Laurent Wauquiez est sur une ligne dite eurocritique. Espérez-vous qu’une partie de la droite vous rejoigne pour les européennes ?

Oui, une partie de la droite, et une partie de la gauche. La victoire d’Emmanuel Macron montre que des recompositions sont à l’œuvre et qu’une nouvelle majorité a pu émerger. Emmanuel Macron n’est pas un eurobéat, ni un fédéraliste comme le dit Laurent Wauquiez. Il ne considère pas que la réponse européenne est par nature satisfaisante. Il pense qu’elle est nécessaire, qu’elle doit être souveraine, mais que pour être efficace, il faut réformer l’Union européenne. C’est un élément rassembleur pour ceux qui à droite, à gauche, au centre, partagent cet idéal européen, sans pour autant entrer dans un fédéralisme échevelé.

Dans cette perspective, Edouard Philippe est-il le mieux placé pour être votre tête de liste ?

(Rires) On n’en est pas du tout là ! On démarre le porte-à-porte samedi, pour construire un programme et ensuite choisir des candidats qui auront envie de s’investir à Strasbourg, avec une tête de liste qui sera l’incarnation de ce projet.

Il a le bon profil ?

Edouard Philippe est formidable, je travaille avec lui tous les jours, je ne vais pas vous dire le contraire. Il a un très bon profil en tant que chef du gouvernement français ! (rires)

Après l’affaire Skripal, la France a décidé rapidement de suivre le Royaume-Uni, qui accuse la Russie, et d’expulser quatre diplomates russes. Pourquoi ?

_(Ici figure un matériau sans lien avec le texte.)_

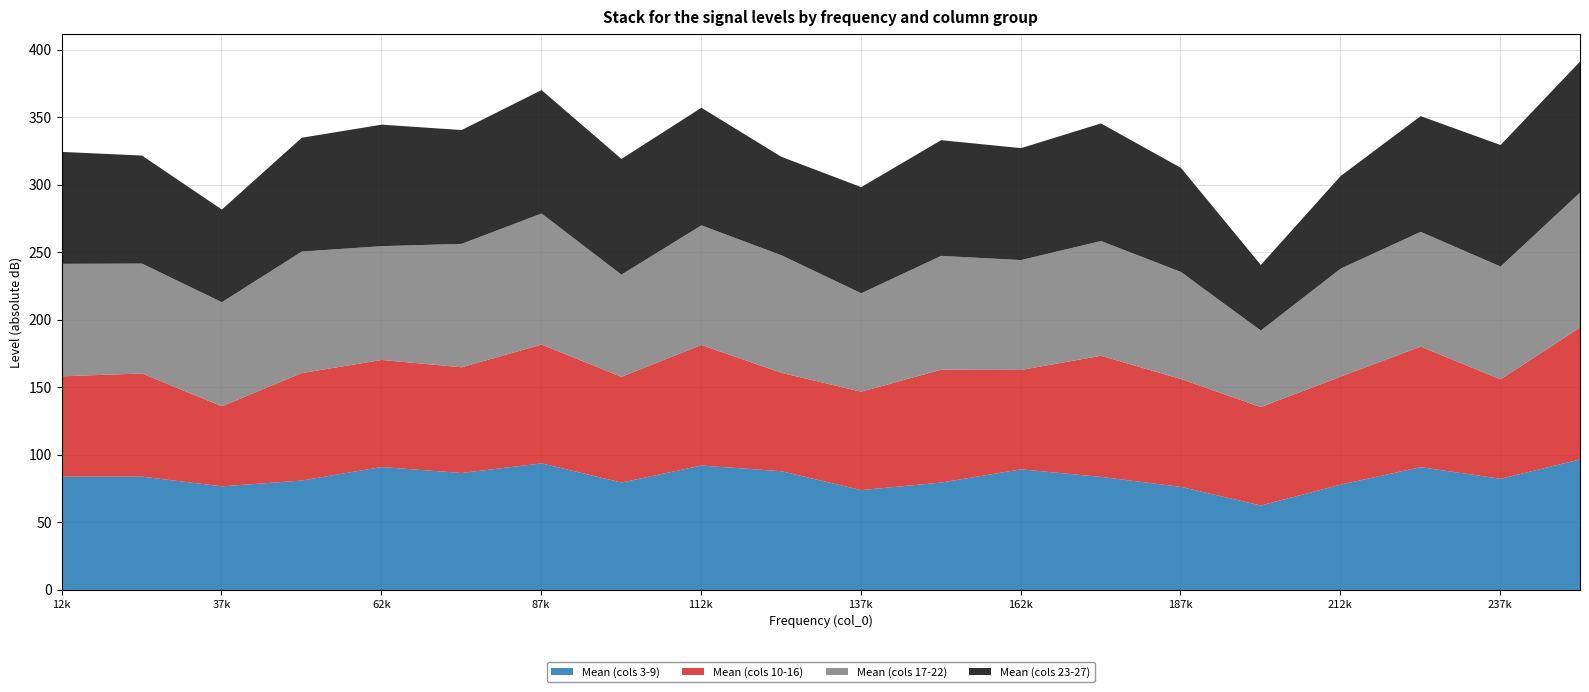

List the series in order of their peak value, highest first.

Mean (cols 23-27), Mean (cols 17-22), Mean (cols 10-16), Mean (cols 3-9)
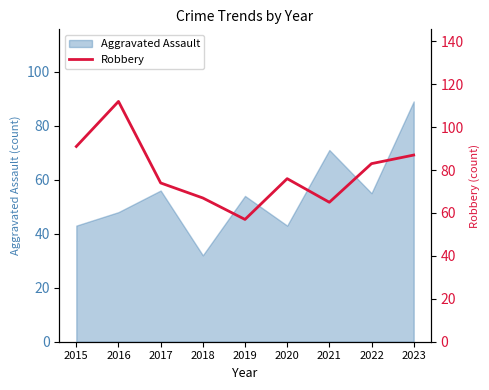

The Aggravated Assault series shows 25 at 2019. True or false?

False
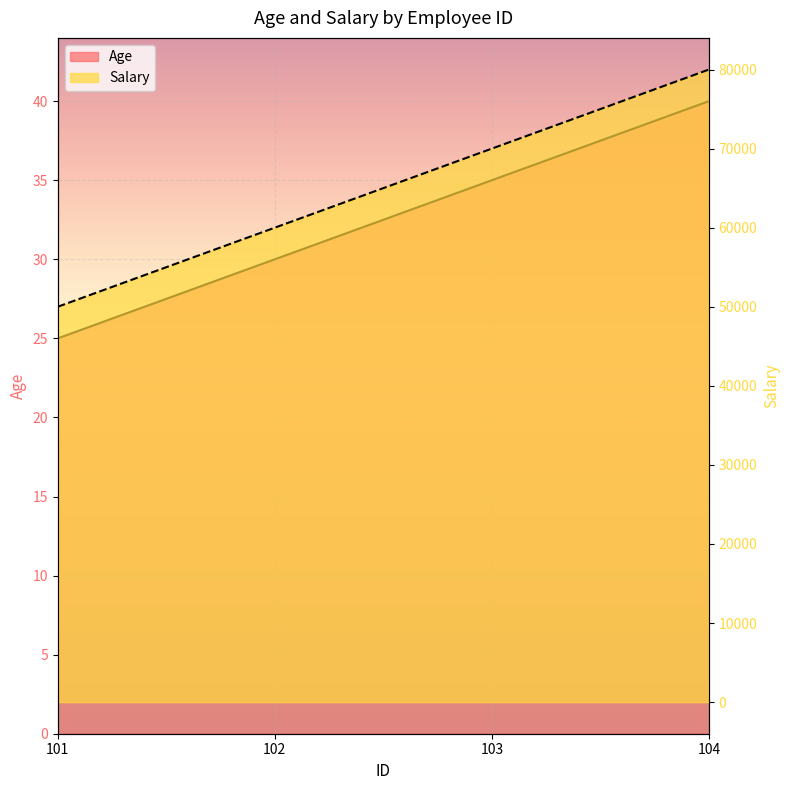

What are all the series names shown in the legend?

Age, Salary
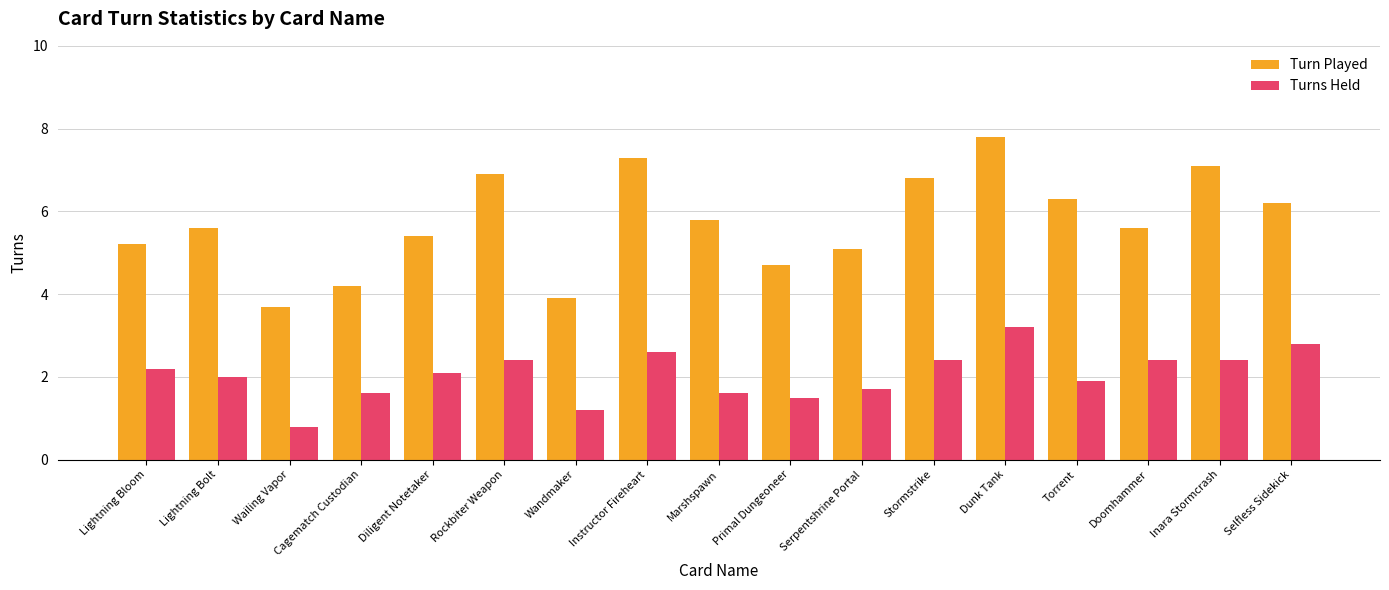

How many data points does each series have?

17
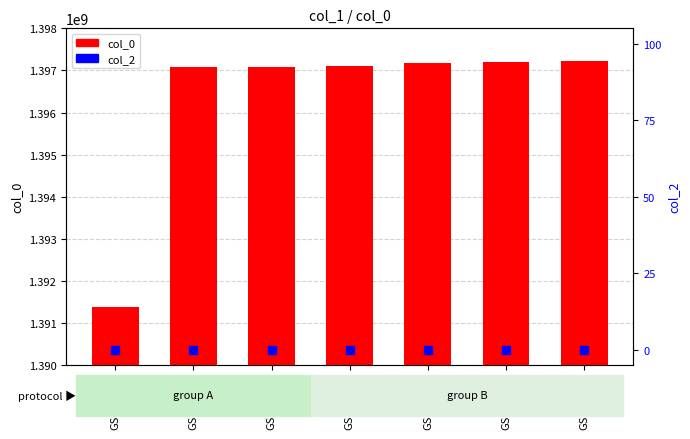

At how many categories does at least one series exceed 32120404?

7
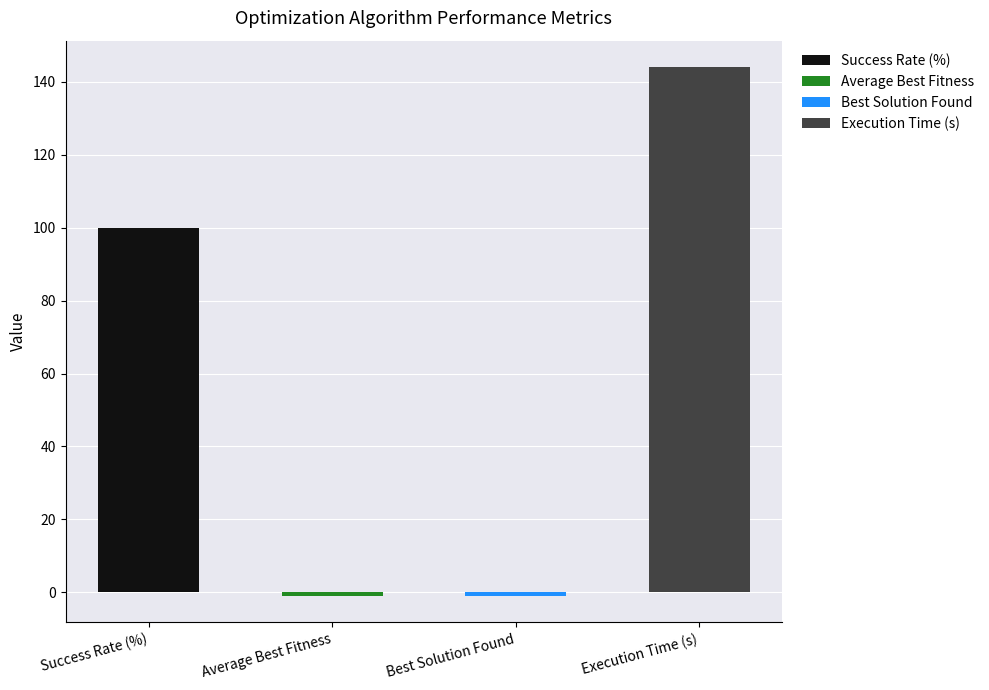

How many values are above zero?

2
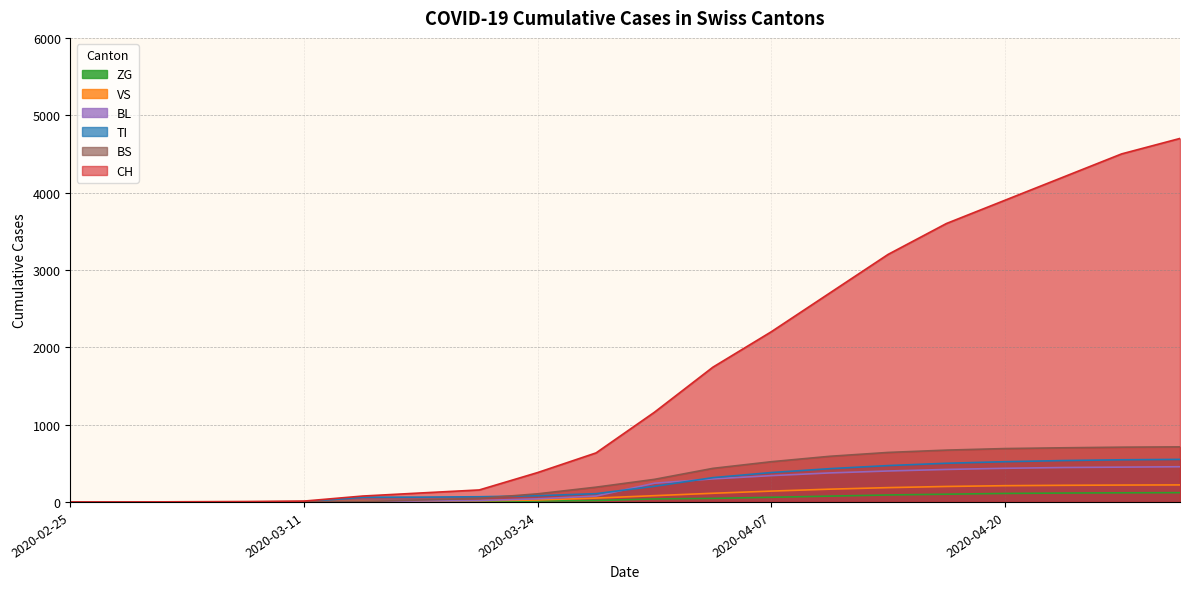

Which series changed the most between 2020-02-25 and 2020-04-14?

CH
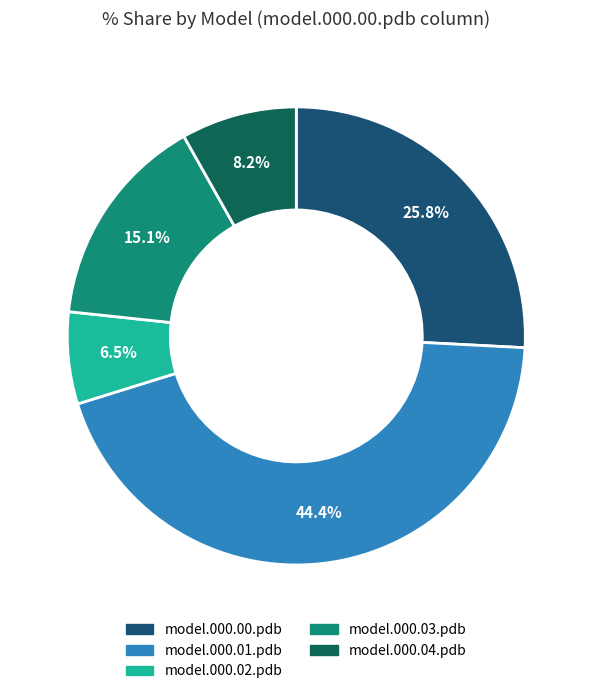

How many slices are in this pie chart?

5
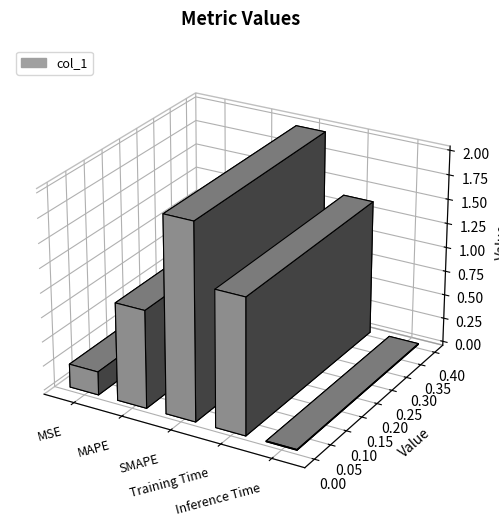

Which category has the highest value across all series?

SMAPE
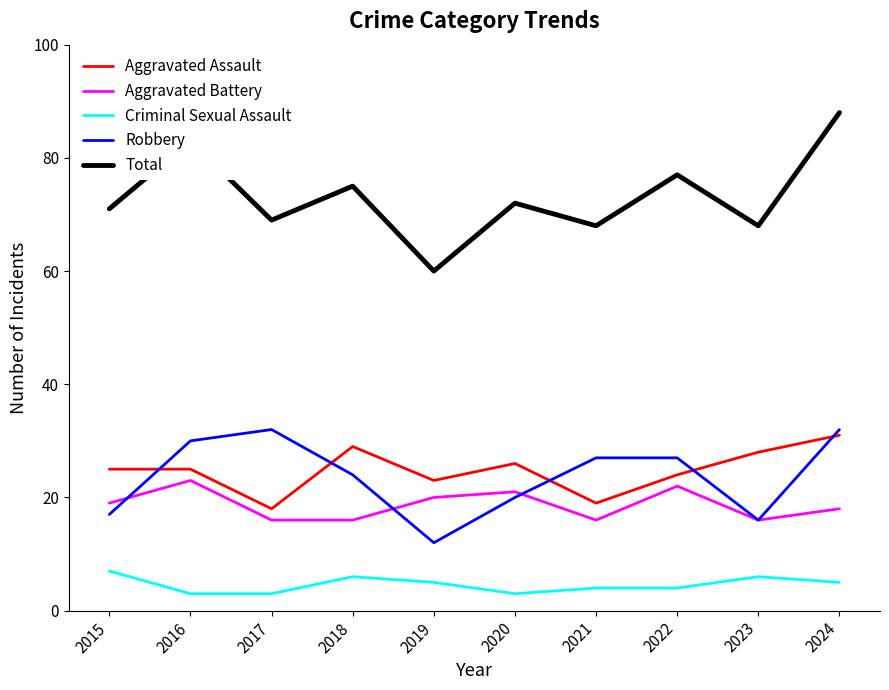

Which series has the largest total across all categories?

Total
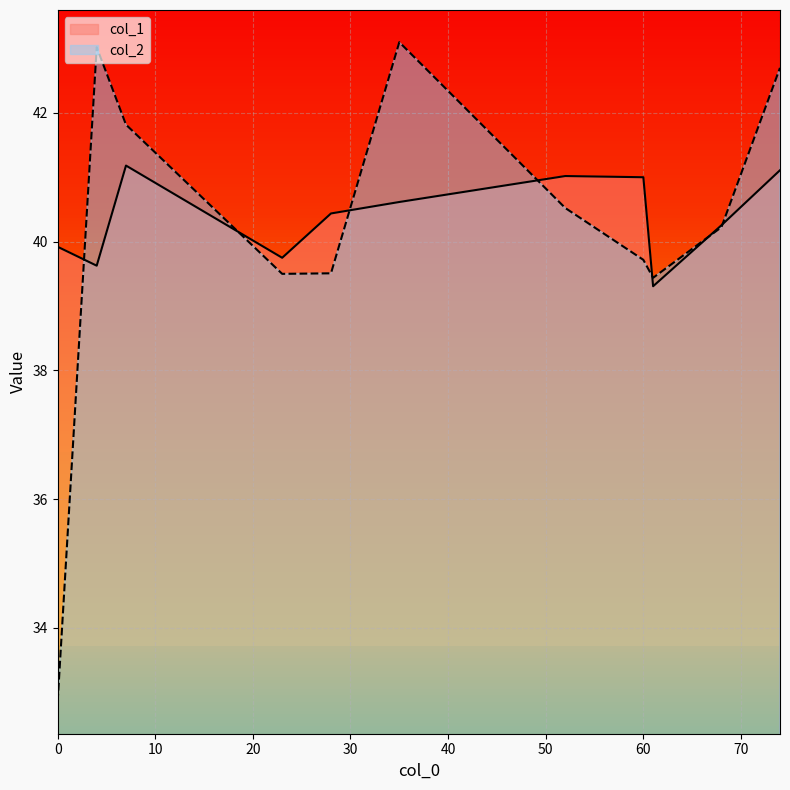

What is the difference between the second highest and minimum values in the col_1 series?

1.8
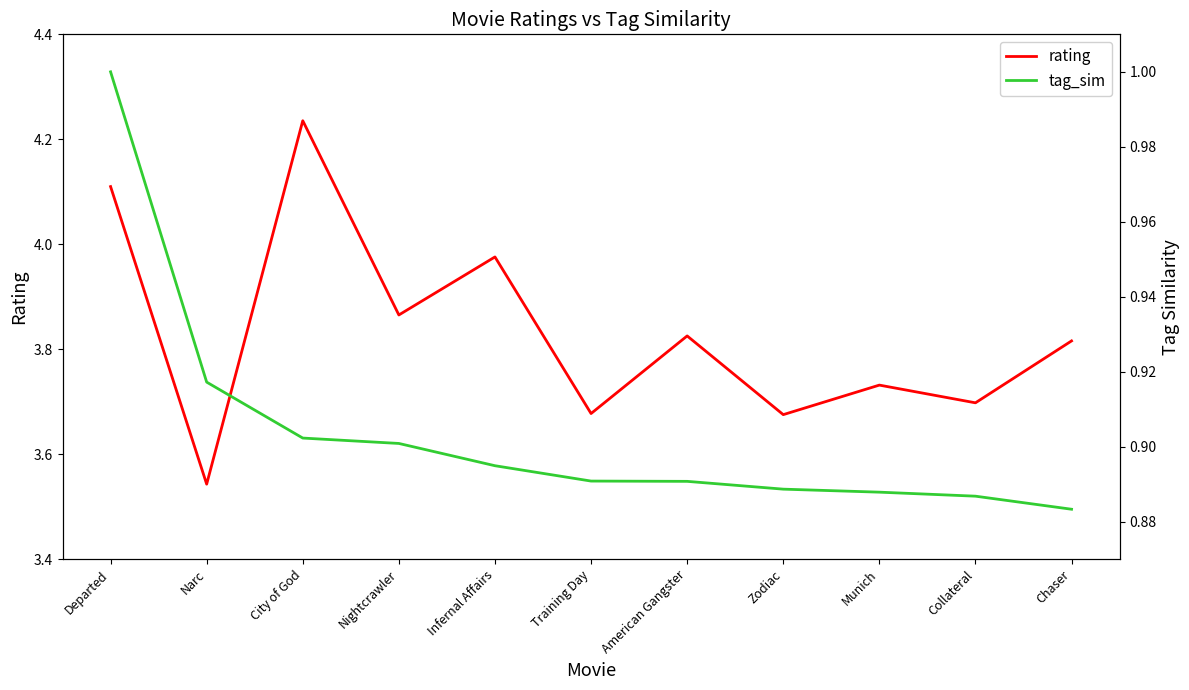

What is the difference between the maximum and minimum values in the tag_sim series?

0.1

C’est la première fois depuis 1945 qu’il y a eu une attaque chimique sur le sol européen. Les informations que Theresa May nous a communiquées nous conduisent à penser qu’il n’y a pas d’autres hypothèses plausibles qu’une origine russe à l’agent toxique qui a été utilisé. Le président de la République s’est entretenu avec Vladimir Poutine pour lui demander de faire la lumière sur cette question.. Dans ce contexte très grave, nous avons pris des mesures coordonnées avec 19 Etats membres et la France a expulsé quatre personnels bénéficiant du statut diplomatique russe.